Adding Oscar winners and great actors to your Young Adult film adds legitimacy to it, especially because a lot of the dialogue in YA adaptations can be pretty terrible. Harry Potter had some pretty bad story lines and a lot of the dialogue in The Hunger Games franchise can be downright horrible, but the gravitas behind these great actors increases the overall quality of the film. Philip Seymour Hoffman has never mailed in a performance in his career and despite his character's role in this recent film, PSH is excellent. Stanley Tucci is another actor who not only gives 110% in every film, but he steals every scene he's in in these Hunger Games movies. His character's role is meant to be a side character at best, and yet he manages to sparkle on the screen.

These Oscar winners and great character actors also get a huge benefit from starring in YA adaptations as well. They are able to reach a much wider audience than they normally would and I'm sure the payday is quite nice. Starring in film festival Indies is creatively rewarding, but getting paid the big bucks to keep the lights on doesn't hurt either. And no one blames big names actors and talents for doing these YA adaptations. I don't think anyone thinks less of Julianne Moore or would have thought less of Philip Seymour Hoffman because they did these Hunger Games films.

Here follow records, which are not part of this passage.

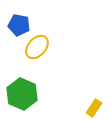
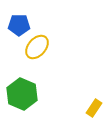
blue pentagon: rotated 10 degrees counterclockwise
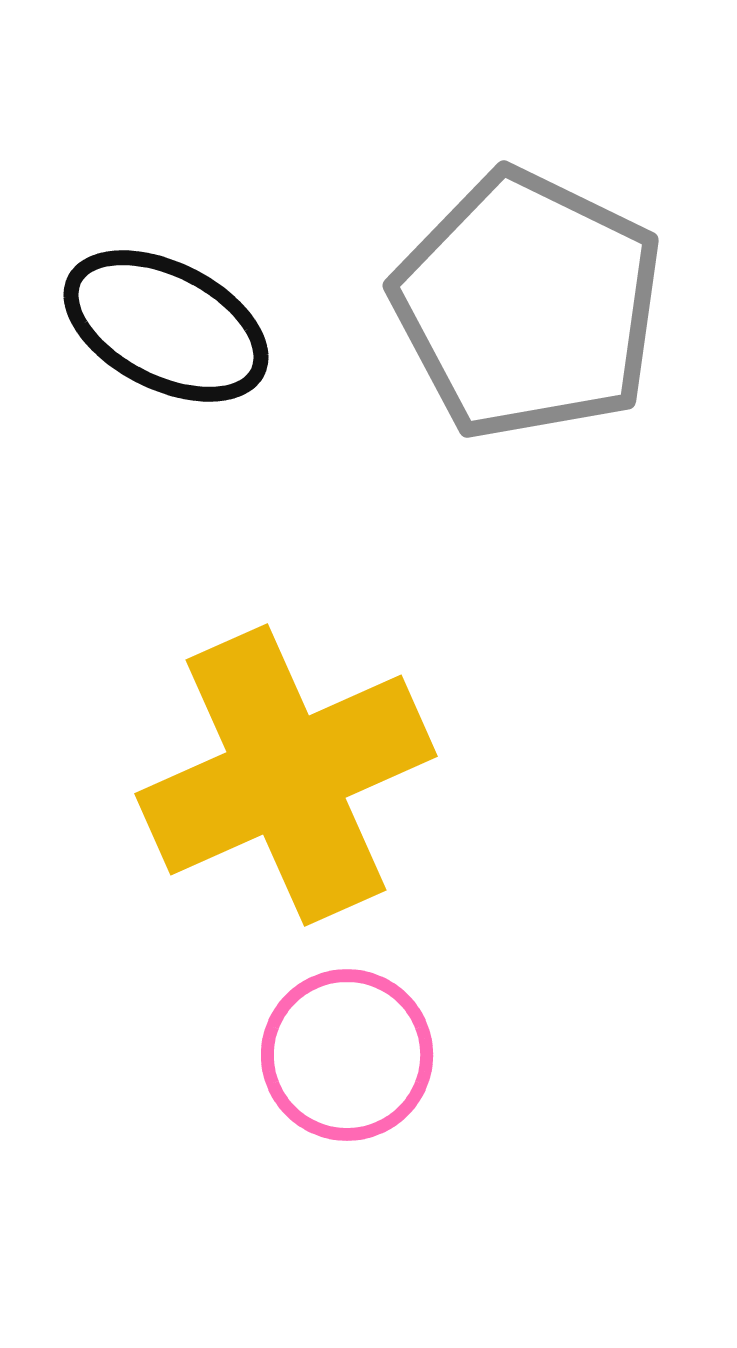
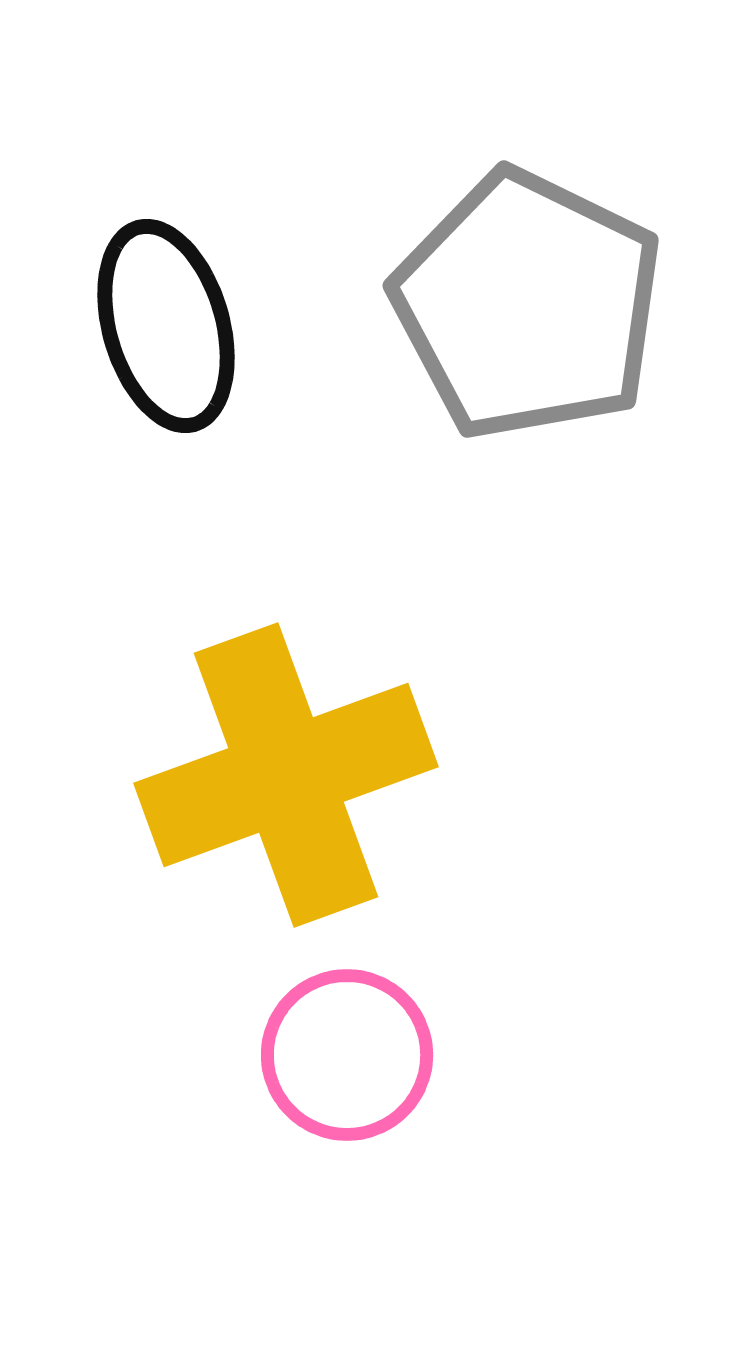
black ellipse: rotated 47 degrees clockwise
yellow cross: rotated 4 degrees clockwise
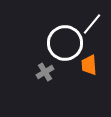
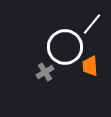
white circle: moved 4 px down
orange trapezoid: moved 1 px right, 1 px down
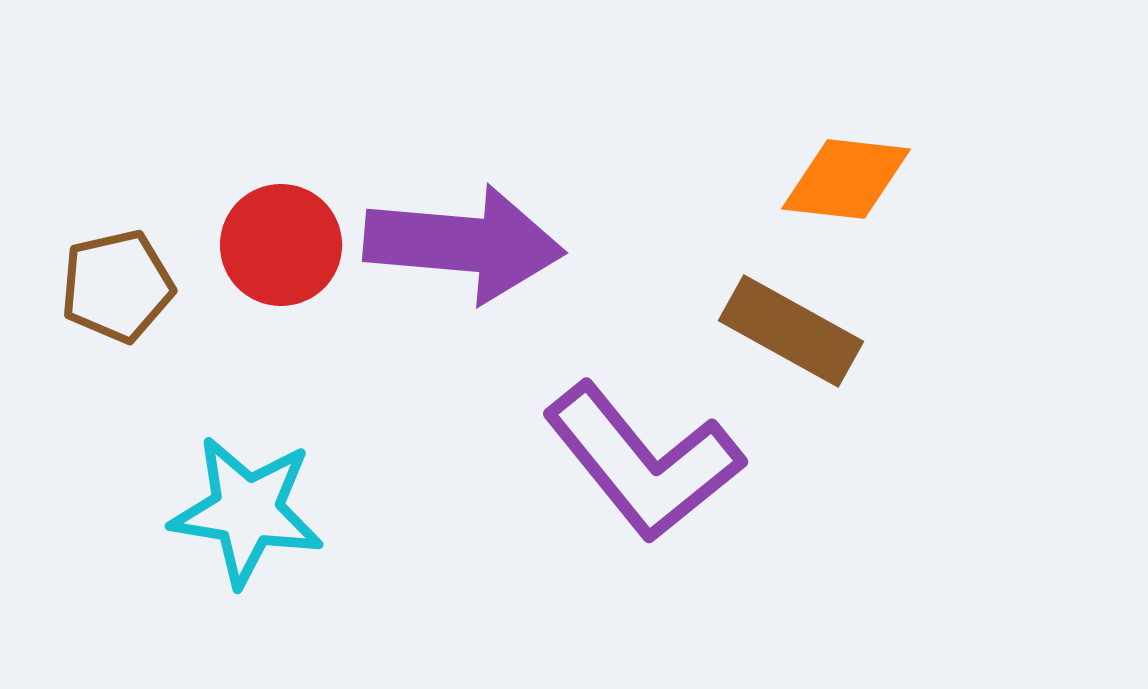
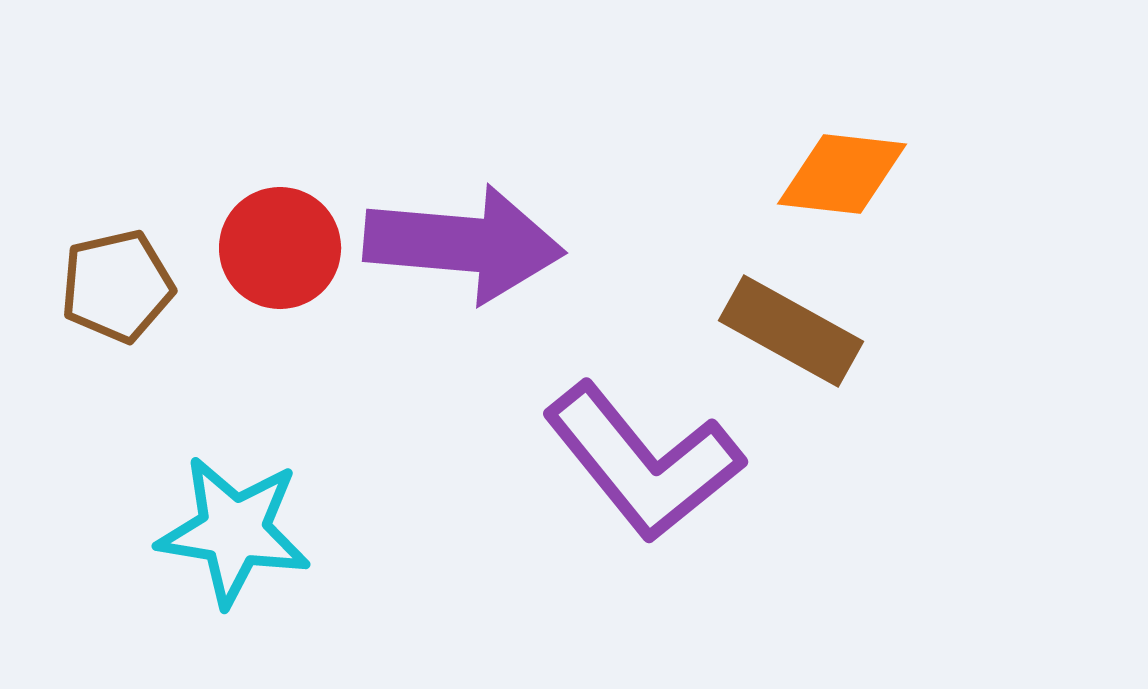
orange diamond: moved 4 px left, 5 px up
red circle: moved 1 px left, 3 px down
cyan star: moved 13 px left, 20 px down
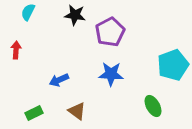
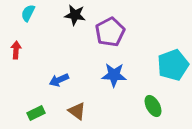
cyan semicircle: moved 1 px down
blue star: moved 3 px right, 1 px down
green rectangle: moved 2 px right
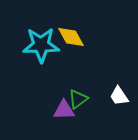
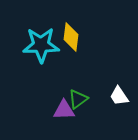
yellow diamond: rotated 36 degrees clockwise
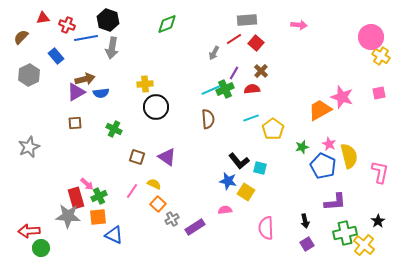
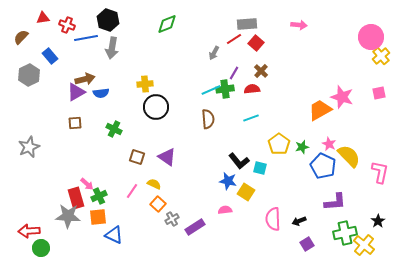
gray rectangle at (247, 20): moved 4 px down
blue rectangle at (56, 56): moved 6 px left
yellow cross at (381, 56): rotated 18 degrees clockwise
green cross at (225, 89): rotated 18 degrees clockwise
yellow pentagon at (273, 129): moved 6 px right, 15 px down
yellow semicircle at (349, 156): rotated 30 degrees counterclockwise
black arrow at (305, 221): moved 6 px left; rotated 80 degrees clockwise
pink semicircle at (266, 228): moved 7 px right, 9 px up
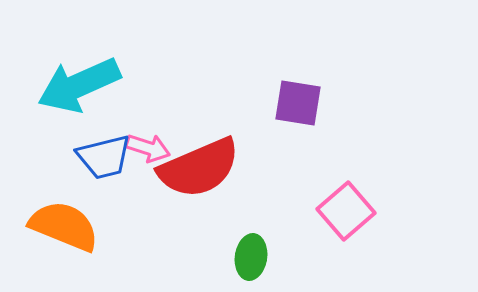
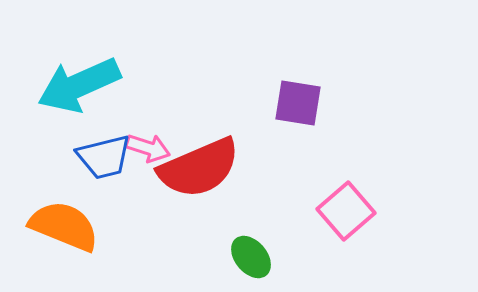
green ellipse: rotated 48 degrees counterclockwise
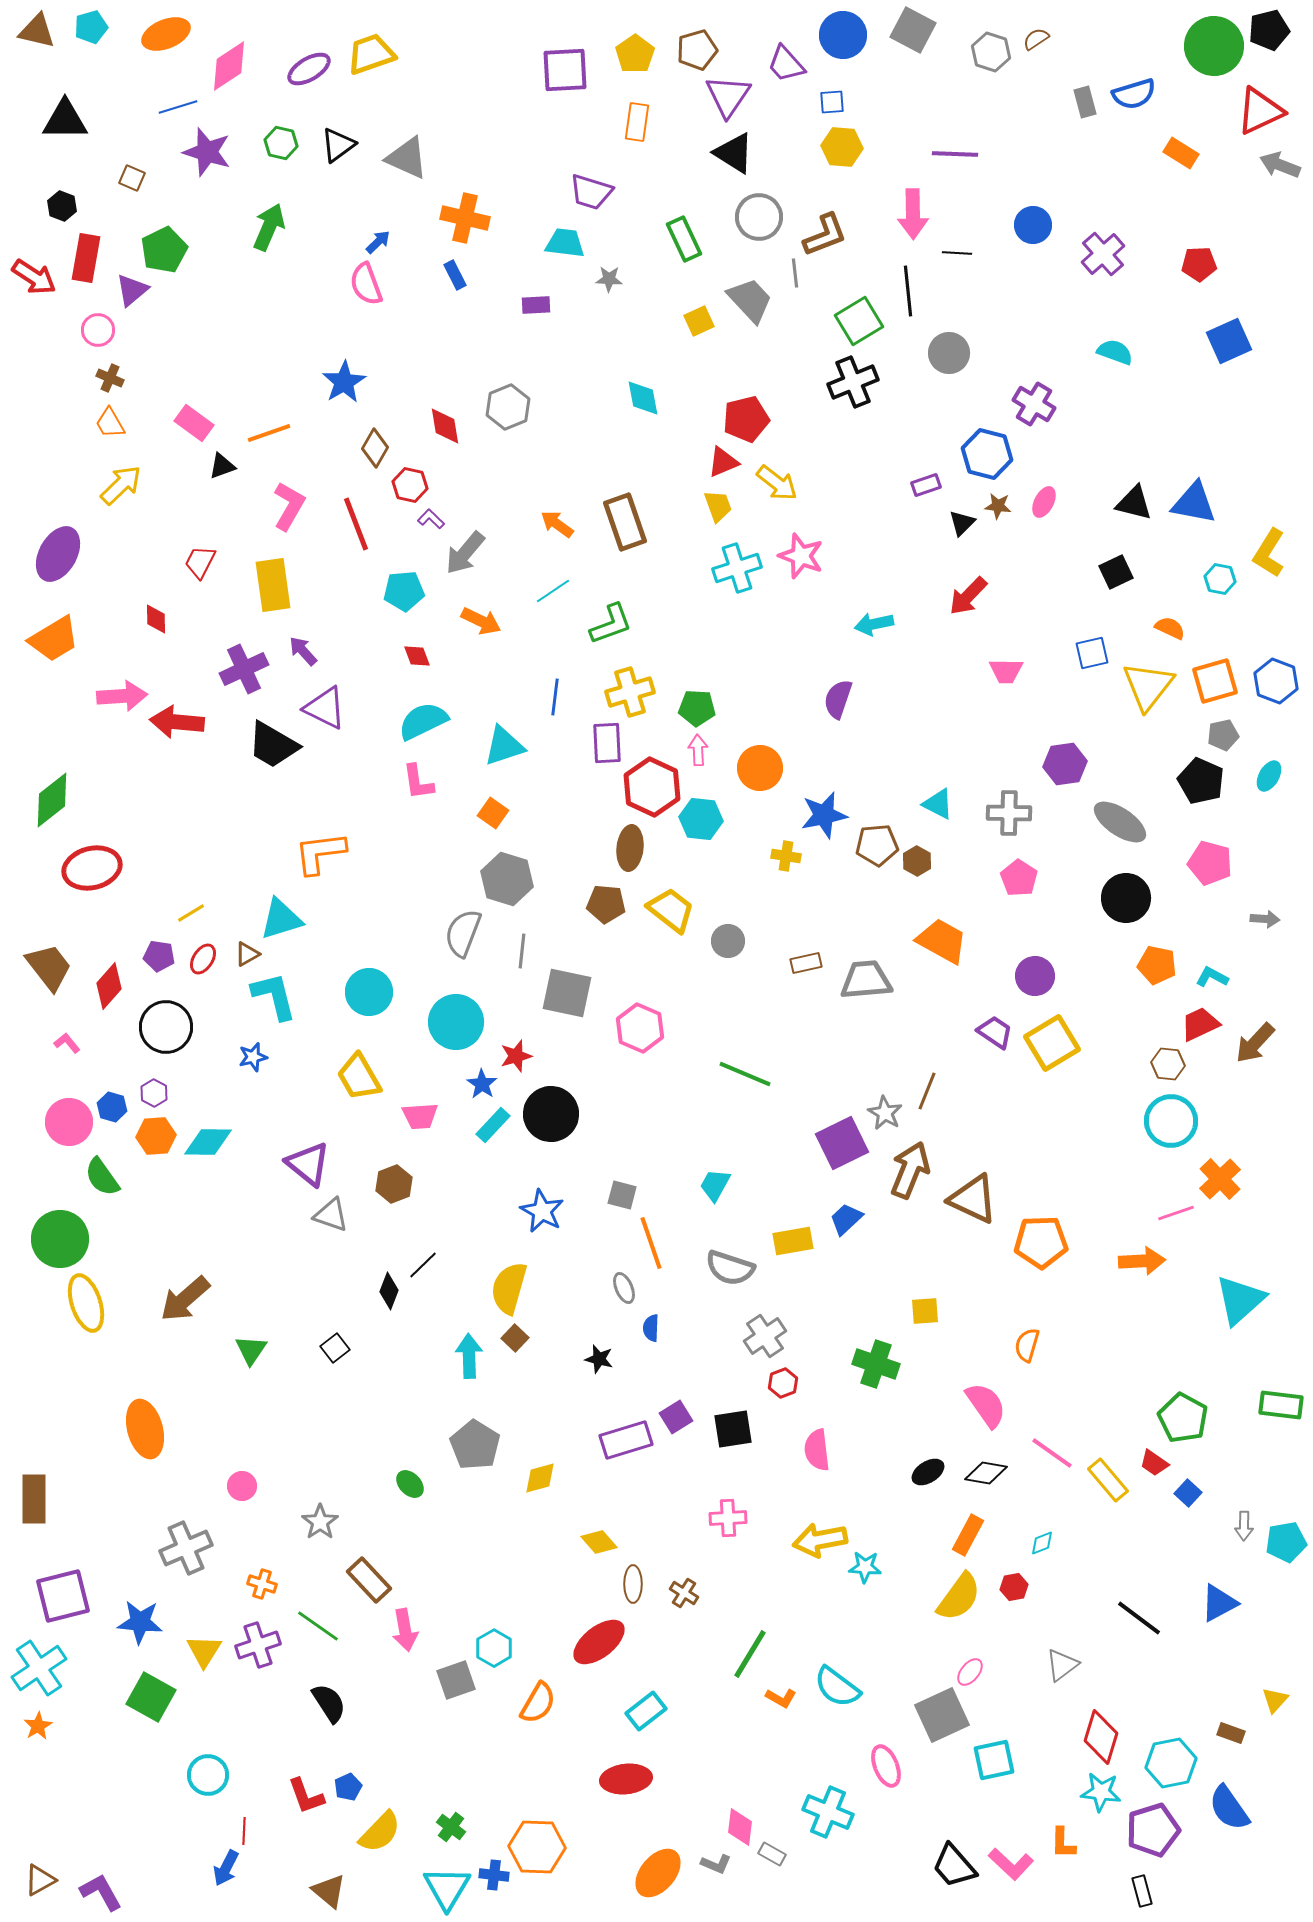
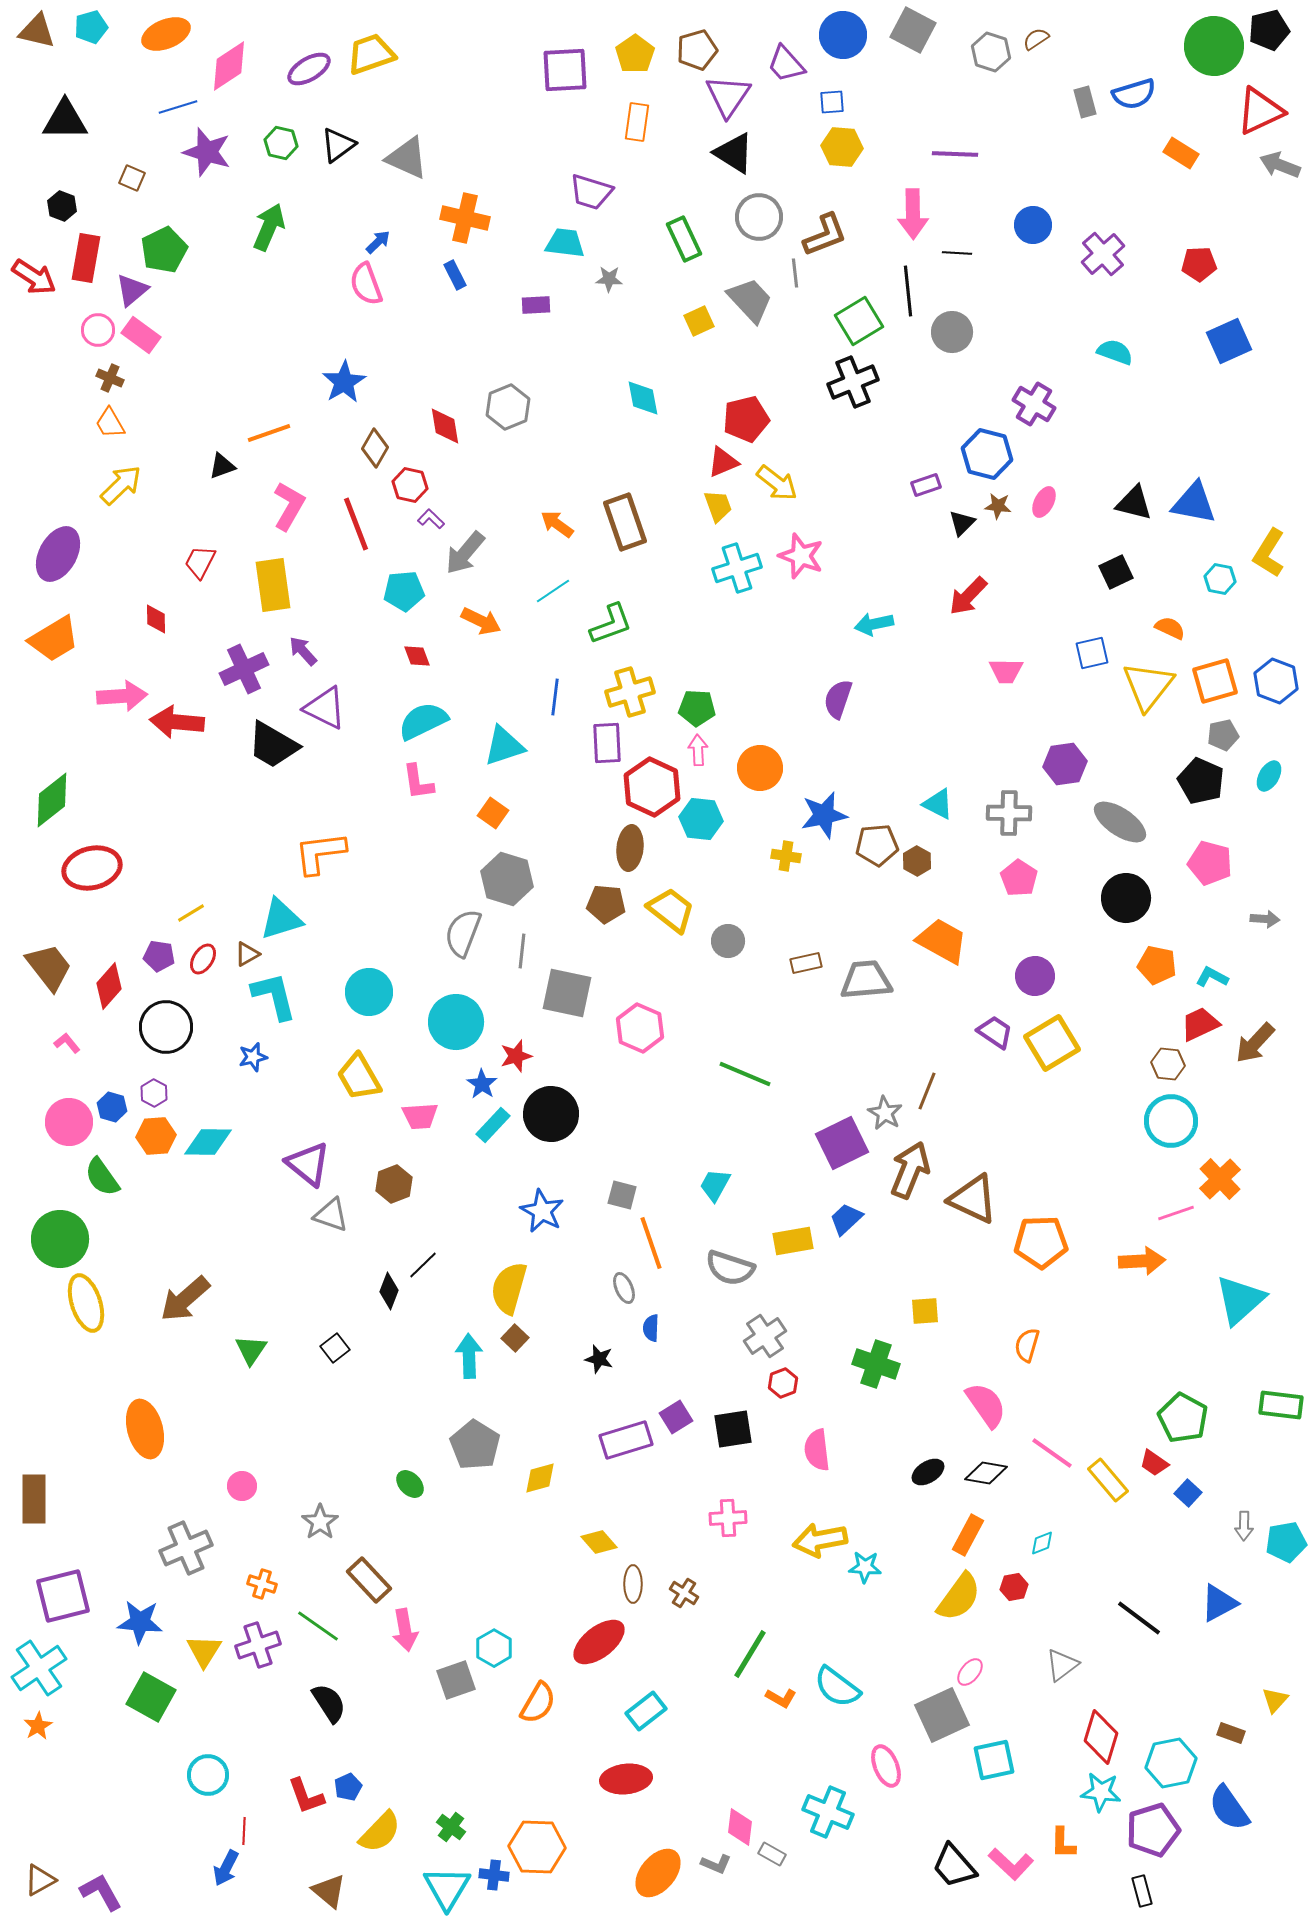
gray circle at (949, 353): moved 3 px right, 21 px up
pink rectangle at (194, 423): moved 53 px left, 88 px up
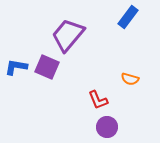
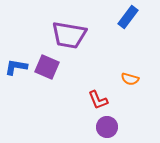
purple trapezoid: moved 1 px right; rotated 120 degrees counterclockwise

Another aspect that the Hunger Games franchise copied from its Harry Potter predecessor is splitting up its last book into two movies. In a move solely designed to make more money and to milk the successful franchise for all it was worth, Warner Bros. split Harry Potter and the Deathly Hallows into two films. From a business perspective it worked out splendidly, but from the audience's perspective it was a disaster. Part One was by far and away the worst film in the Harry Potter franchise because the first half of the book was boring and terrible. Yet it was necessary to set up the second half of the book where everything goes down, which is why Part Two was the best of the series. Splitting the last Harry Potter book into two films was still a terrible idea, because the movie studio put a creative break in the story line where one didn't exist beforehand.

The next successful franchise, Twilight, did the same thing as it also split up its last book into two movies. I have no idea if it creatively worked or not, but since Twilight is a creative pile of garbage anyways, I guess it didn't really matter.

Now we have the second most successful YA franchise since Harry Potter, The Hunger Games. Like its two predecessors before it, the last book in the series, Mockingjay, was split up into two films. Because this money-grubbing plan creatively failed twice before, I was fully expecting The Hunger Games: Mockingjay (Part I) to suck. Yet to my pleasant surprise, it was probably the best film in the franchise.

I think the Hunger Games: Mockingjay (Part I) was a creative success for a number of reasons. First of all, the film stands up on its own despite the "Part One" in its title. The Hunger Games: Mockingjay (Part I) had a clear first, second, and third act (with a thrilling third act that was Zero Dark Thirty esque) with a definitive arc to its story. The film holds up in its own right while also clearly setting up the story and plot lines for The Hunger Games: Mockingjay (Part II). Secondly, I think the main faults that appear in the "Part One's" in the Harry Potter and Twilight franchise are the main faults in The Hunger Games: Catching Fire. A lot of Harry Potter and the Deathly Hallows Part One and Twilight Breaking Dawn Part One (I assume) was a set up for the Part Two. That wasn't true with The Hunger Games: Mockingjay (Part I). A lot of Catching Fire was the set up to Mockingjay so when we got The Hunger Games: Mockingjay (Part I), we were able to see a conclusion to the set up as opposed to an actual set up itself.

I have no idea what film will take "The Harry Potter Mantle" once The Hunger Games franchise ends in 2015, but I will say this, I am enjoying the ride while it lasts.